• Article:
[BEGIN]

Frances used our then-new Summicron 75/2 for this picture, though we have forgotten which camera body it was on. Obviously it would have been impossible to stop down far enough to keep both the foreground and the background in focus, but in any case she wanted to create the impression of moving through woods, and seeing the windmill in the clearing. You would naturally concentrate on the mill and only half-notice the foliage. Film was Kodak Tri-X and the print is on Ilford Multigrade Warmtone.

Image size and depth of field

As soon as you think about it, you can see very easily why the smaller formats have more depth of field. A frame filling image on a bigger format is necessarily bigger on the film (or sensor) than a frame filling image on a smaller format.

[END]

• Given data:

[BEGIN]

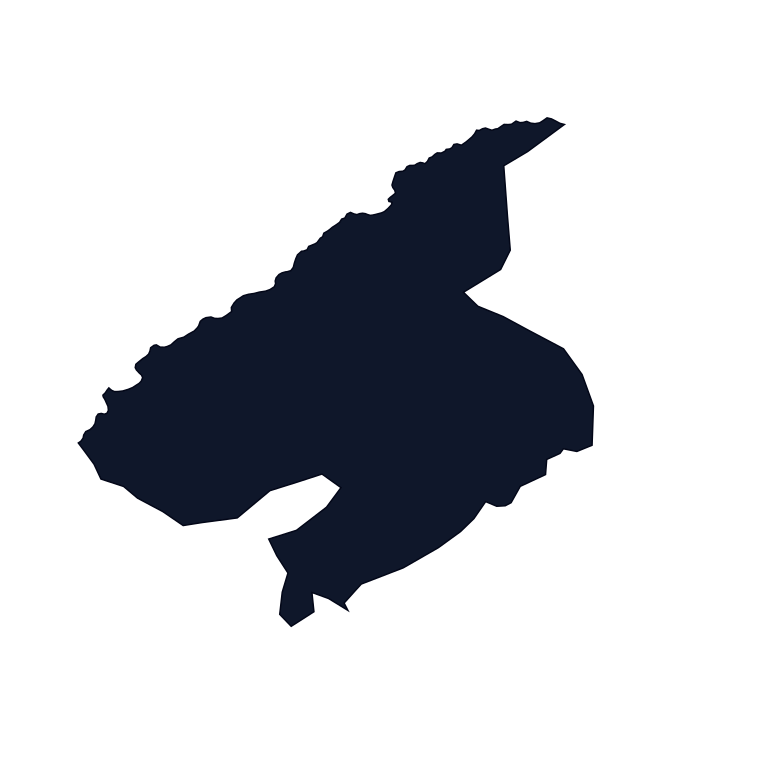 outline of Armavir, Armavir, Armenia, rotated 148°
{"feature_id": "60910142B17839565239341", "entity_name": "Armavir", "entity_type": "district", "adm_level": 2, "iso_a3": "ARM", "parent_name": "Armenia", "parent_adm1": "Armavir", "projection": "orthographic", "projection_center": [44.066, 40.108], "detail": "fine", "context": "isolated", "style": "filled", "palette": "ink", "viewbox_px": 768, "rotation_deg": 148, "n_neighbors": 0, "source": "geoboundaries", "source_scale": "gbopen_adm2", "svg_char_len": 3204}
<svg xmlns="http://www.w3.org/2000/svg" viewBox="0 0 768 768"><g transform="rotate(148 384 384)"><path d="M397.3,218.3L384.7,221.0L379.1,222.2L360.1,230.4L353.2,220.6L345.7,216.5L339.1,216.0L322.7,225.0L295.0,221.6L286.0,233.8L271.5,231.9L266.2,234.0L256.2,224.6L240.0,221.8L218.0,254.4L211.0,287.1L213.1,318.7L233.0,353.0L247.2,378.0L263.2,400.2L268.0,419.7L224.4,419.3L206.0,430.6L190.5,460.6L166.8,505.6L139.0,505.0L93.5,508.5L96.7,511.9L99.1,516.1L101.5,520.1L104.7,523.3L110.0,523.0L113.6,523.0L118.0,524.8L121.4,527.5L123.8,531.1L127.4,532.1L130.2,533.6L132.7,537.0L138.2,536.7L141.2,538.2L144.6,540.5L147.8,540.4L152.2,540.2L154.4,541.2L158.0,542.0L160.1,544.5L162.3,547.3L165.2,548.3L168.8,548.5L171.0,550.2L174.5,548.2L178.5,546.9L185.9,545.8L191.8,545.5L194.8,548.9L197.8,550.1L201.2,548.4L203.7,548.5L206.9,550.0L209.0,549.1L213.0,549.5L216.4,551.8L219.0,551.8L223.0,551.1L225.9,551.7L229.1,549.8L232.5,549.1L234.0,551.0L235.9,552.7L239.1,553.3L241.8,553.2L243.6,554.0L246.3,555.7L249.3,556.1L252.8,554.4L255.2,554.4L258.6,556.2L262.0,556.8L265.7,553.8L269.3,550.8L271.8,548.5L272.0,547.8L272.4,545.9L272.2,542.5L273.2,539.7L279.7,539.0L282.5,538.4L283.1,536.2L282.2,535.4L280.9,533.7L282.8,532.0L287.7,530.7L292.3,530.0L295.3,530.4L300.4,532.0L300.5,532.0L304.2,533.3L306.3,534.3L308.3,536.6L309.5,538.3L311.7,540.2L314.4,541.4L317.2,542.0L319.3,544.1L321.5,547.3L325.3,547.7L329.3,545.5L332.5,546.3L336.0,544.6L341.3,544.3L344.7,544.3L348.1,543.8L350.8,543.6L355.1,543.8L358.0,541.4L360.8,541.4L365.8,539.4L368.1,539.4L372.8,540.2L374.9,540.6L378.1,538.6L381.9,539.4L383.6,540.3L388.9,539.4L392.4,537.0L396.0,534.0L399.1,531.0L402.9,529.5L406.5,530.5L408.2,531.3L411.6,532.3L415.0,532.5L419.2,531.2L421.7,529.0L422.8,526.5L425.5,524.6L430.6,524.5L435.2,525.5L441.0,528.0L446.1,529.6L451.4,531.9L456.5,533.4L460.3,533.3L464.1,533.3L468.1,532.2L472.9,529.8L474.0,527.8L474.8,526.2L476.3,526.1L481.6,525.7L486.4,525.8L490.0,527.5L492.1,528.9L493.0,529.6L495.2,532.5L499.8,534.6L503.2,535.0L506.6,534.5L510.4,531.5L512.5,530.6L516.9,529.5L523.3,529.9L529.0,529.8L534.7,531.5L539.1,531.0L544.0,530.1L548.0,530.7L550.6,531.5L554.2,533.8L555.0,535.3L556.3,537.8L558.5,538.7L562.7,538.4L565.0,536.0L567.7,534.1L571.3,533.4L575.1,533.4L580.8,532.7L584.0,532.2L586.3,529.7L586.5,527.1L586.1,525.2L585.8,523.3L584.9,520.1L585.3,517.3L588.5,515.0L591.4,514.3L594.1,514.3L599.0,514.2L603.7,515.0L609.2,516.5L613.4,518.5L616.6,520.4L618.3,522.9L619.0,525.0L619.4,526.5L621.8,525.7L625.1,524.2L628.3,523.5L628.4,523.1L628.9,522.0L628.9,518.8L629.5,514.6L629.9,511.4L631.7,507.7L634.5,506.0L637.2,506.6L639.4,508.9L642.3,510.0L645.5,508.6L647.6,506.1L650.1,503.5L653.7,501.8L657.5,501.1L661.5,501.6L662.1,501.7L665.7,499.9L667.8,497.6L671.4,496.1L674.5,496.0L673.7,487.0L672.4,469.7L674.4,453.4L659.1,435.1L653.5,417.8L639.2,393.0L629.3,370.4L611.9,363.0L579.4,348.2L537.3,354.0L509.2,346.7L484.3,340.5L475.4,318.9L498.0,310.0L535.8,306.3L563.9,313.6L565.9,295.2L565.6,274.6L580.6,261.4L594.5,243.9L591.1,227.7L564.1,228.0L555.6,245.4L544.7,231.5L534.6,211.2L533.9,219.4L532.1,219.9L517.5,224.1L509.3,226.4L465.1,217.9L424.6,216.4L397.3,218.3Z" fill="#0f172a" stroke="#020617" stroke-width="1.5"/></g></svg>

[END]

• Stated problem 1:
Name each photographic product that the passage on depth of field identifies by brand or model name.
• Stated problem 2:
Write out the stretch from "Frances used our" through "Ilford Multigrade Warmtone." in the passage on depth of field, keeping every word and punctuation mark unchanged.

• Correct response 1:
Summicron 75/2
Kodak Tri-X
Ilford Multigrade Warmtone

• Correct response 2:
Frances used our then-new Summicron 75/2 for this picture, though we have forgotten which camera body it was on. Obviously it would have been impossible to stop down far enough to keep both the foreground and the background in focus, but in any case she wanted to create the impression of moving through woods, and seeing the windmill in the clearing. You would naturally concentrate on the mill and only half-notice the foliage. Film was Kodak Tri-X and the print is on Ilford Multigrade Warmtone.